**Instructions to follow**: Write out the court opinion excerpt from "SYLLABUS BY THE" up to and including "found by a jury.".

LINDON AUSTIN ALLEN,

Appellant.

SYLLABUS BY THE COURT

1. The constitutionality of a statute is a question of law over which this court has unlimited review.

2. Other than the fact of a prior conviction, any fact that increases the penalty for a crime beyond the prescribed statutory maximum must be submitted to a jury and proved beyond a reasonable doubt. The relevant inquiry to determine the constitutionality of a sentencing scheme is whether a statute requires a court to impose a more severe sentence on the basis of a fact or facts in addition to those pled or found by a jury.

Review of the judgment of the Court of Appeals in 35 Kan. App. 2d 466, 131 P.3d 1241 (2006). Judgment of the Court of Appeals reversing the district court is affirmed. Judgment of the district court is reversed, the sentence is vacated, and the case is remanded. Appeal from Sedgwick district court, TERRY L. PULLMAN, judge. Opinion filed March 16, 2007.

Matthew J. Edge, of Kansas Appellate Defender Office, argued the cause, and Cory D. Riddle, of the same office, was on the brief for appellant.

**Data provided**:

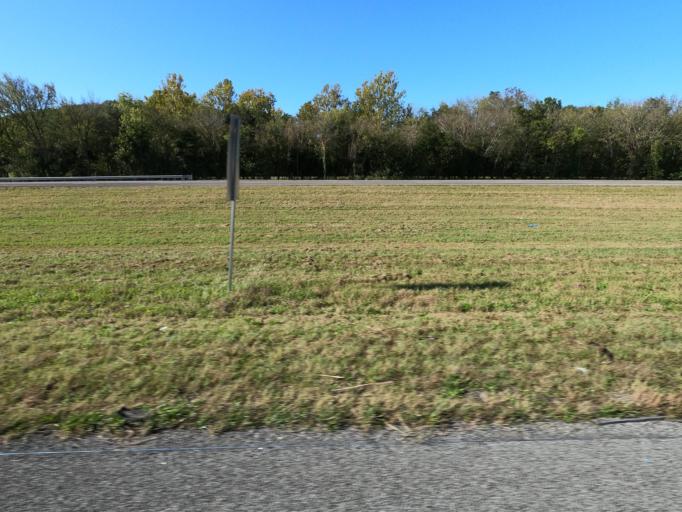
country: US
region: Tennessee
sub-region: Rutherford County
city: Plainview
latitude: 35.6643
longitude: -86.2741
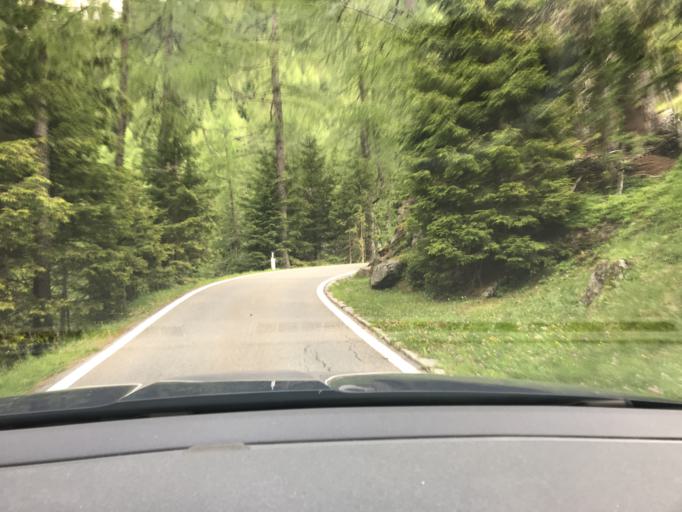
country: IT
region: Trentino-Alto Adige
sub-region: Bolzano
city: San Martino
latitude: 46.8894
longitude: 12.1928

**Full output**:
SYLLABUS BY THE COURT

1. The constitutionality of a statute is a question of law over which this court has unlimited review.

2. Other than the fact of a prior conviction, any fact that increases the penalty for a crime beyond the prescribed statutory maximum must be submitted to a jury and proved beyond a reasonable doubt. The relevant inquiry to determine the constitutionality of a sentencing scheme is whether a statute requires a court to impose a more severe sentence on the basis of a fact or facts in addition to those pled or found by a jury.